Try it:
Nothing but the lines below from the one with "מארזי נייר 12 על 12" through the one with "ihlal olarak gördüğü" should be output, each exactly as given, and no pictures.

Exercise materials:
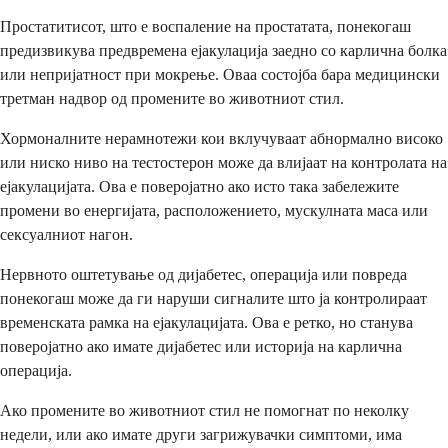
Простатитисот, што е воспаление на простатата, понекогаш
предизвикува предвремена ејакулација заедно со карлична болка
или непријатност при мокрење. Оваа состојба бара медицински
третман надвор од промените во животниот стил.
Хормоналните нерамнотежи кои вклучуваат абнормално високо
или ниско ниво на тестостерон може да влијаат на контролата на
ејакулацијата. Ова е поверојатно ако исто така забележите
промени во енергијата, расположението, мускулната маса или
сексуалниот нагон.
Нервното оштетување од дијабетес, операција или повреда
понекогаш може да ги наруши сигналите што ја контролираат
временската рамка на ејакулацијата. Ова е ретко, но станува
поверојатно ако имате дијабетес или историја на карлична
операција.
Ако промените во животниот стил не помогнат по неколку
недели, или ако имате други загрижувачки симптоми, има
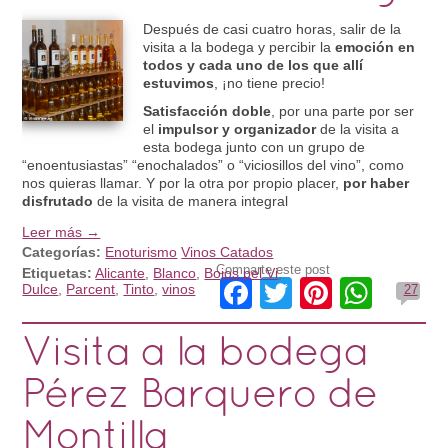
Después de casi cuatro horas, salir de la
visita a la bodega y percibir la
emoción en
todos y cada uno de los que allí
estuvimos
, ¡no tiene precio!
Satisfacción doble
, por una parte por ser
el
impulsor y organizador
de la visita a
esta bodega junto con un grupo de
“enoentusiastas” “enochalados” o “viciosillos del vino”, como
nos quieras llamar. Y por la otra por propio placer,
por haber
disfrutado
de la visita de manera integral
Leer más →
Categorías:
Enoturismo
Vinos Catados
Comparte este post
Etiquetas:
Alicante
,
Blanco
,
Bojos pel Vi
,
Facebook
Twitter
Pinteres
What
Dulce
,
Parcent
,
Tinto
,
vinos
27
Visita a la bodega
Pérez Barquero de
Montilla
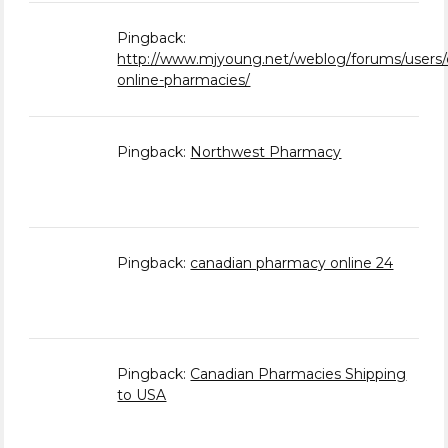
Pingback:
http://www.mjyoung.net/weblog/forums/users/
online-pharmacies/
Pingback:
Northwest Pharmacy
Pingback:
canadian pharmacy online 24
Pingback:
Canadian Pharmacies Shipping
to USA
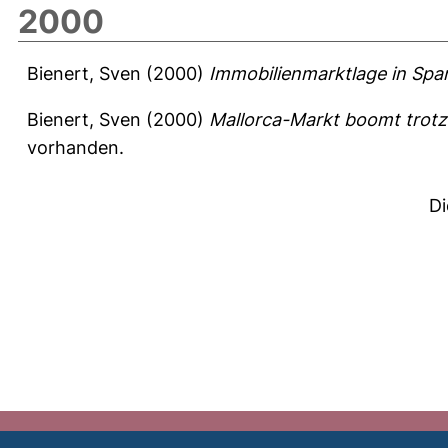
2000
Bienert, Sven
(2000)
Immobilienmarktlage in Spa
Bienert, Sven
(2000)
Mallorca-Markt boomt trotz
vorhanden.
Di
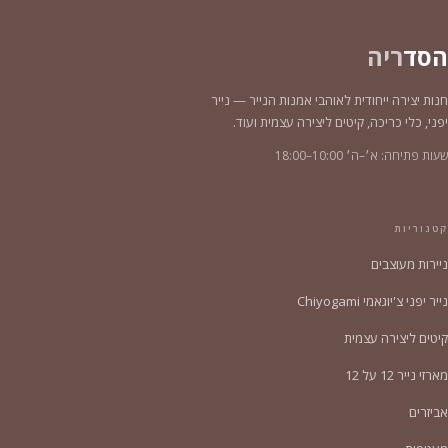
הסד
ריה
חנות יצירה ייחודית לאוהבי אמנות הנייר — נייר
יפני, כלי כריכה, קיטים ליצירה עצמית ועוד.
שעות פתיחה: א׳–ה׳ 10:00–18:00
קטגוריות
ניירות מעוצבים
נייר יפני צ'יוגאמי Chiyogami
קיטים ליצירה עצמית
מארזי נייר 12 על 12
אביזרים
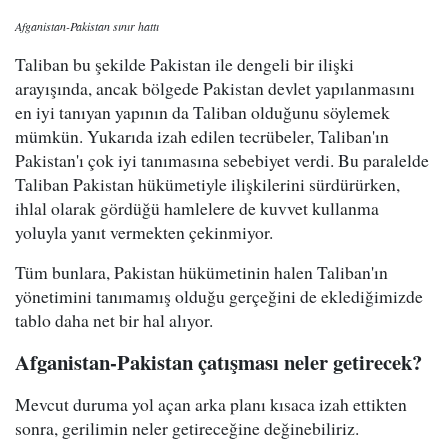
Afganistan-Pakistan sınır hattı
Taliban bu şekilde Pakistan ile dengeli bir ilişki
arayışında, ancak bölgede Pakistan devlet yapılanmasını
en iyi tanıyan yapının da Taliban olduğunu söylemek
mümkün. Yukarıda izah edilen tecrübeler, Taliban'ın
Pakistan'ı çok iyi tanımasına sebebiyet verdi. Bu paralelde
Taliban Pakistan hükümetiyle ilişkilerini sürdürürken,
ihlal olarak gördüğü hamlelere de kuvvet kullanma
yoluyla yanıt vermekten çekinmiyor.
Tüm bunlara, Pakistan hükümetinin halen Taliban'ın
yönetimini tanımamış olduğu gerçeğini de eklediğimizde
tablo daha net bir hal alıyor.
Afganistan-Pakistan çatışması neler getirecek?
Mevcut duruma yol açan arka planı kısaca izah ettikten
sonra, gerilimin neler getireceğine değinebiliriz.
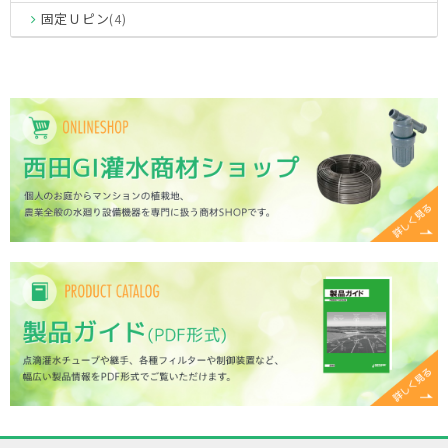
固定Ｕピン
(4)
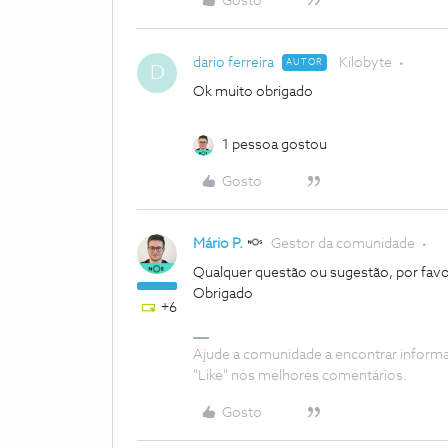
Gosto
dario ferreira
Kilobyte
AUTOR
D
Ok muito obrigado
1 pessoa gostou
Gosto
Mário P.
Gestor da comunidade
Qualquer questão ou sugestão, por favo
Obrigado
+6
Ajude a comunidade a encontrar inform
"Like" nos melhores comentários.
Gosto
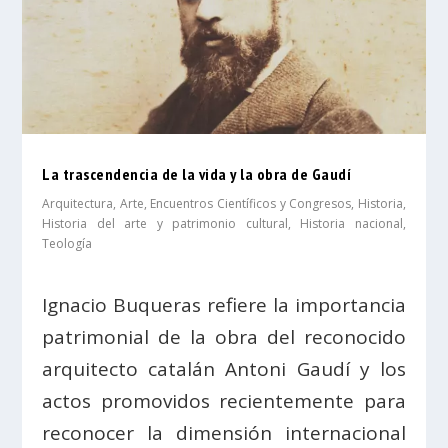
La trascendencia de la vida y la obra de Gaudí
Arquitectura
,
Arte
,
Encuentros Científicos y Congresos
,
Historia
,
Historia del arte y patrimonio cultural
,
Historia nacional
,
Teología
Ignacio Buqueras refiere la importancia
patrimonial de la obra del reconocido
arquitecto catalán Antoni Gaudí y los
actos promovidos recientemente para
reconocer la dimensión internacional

Result:
מארזי נייר 12 על 12
אביזרים
Afganistan-Pakistan sınır hattı
Taliban bu şekilde Pakistan ile dengeli bir ilişki
arayışında, ancak bölgede Pakistan devlet yapılanmasını
en iyi tanıyan yapının da Taliban olduğunu söylemek
mümkün. Yukarıda izah edilen tecrübeler, Taliban'ın
Pakistan'ı çok iyi tanımasına sebebiyet verdi. Bu paralelde
Taliban Pakistan hükümetiyle ilişkilerini sürdürürken,
ihlal olarak gördüğü hamlelere de kuvvet kullanma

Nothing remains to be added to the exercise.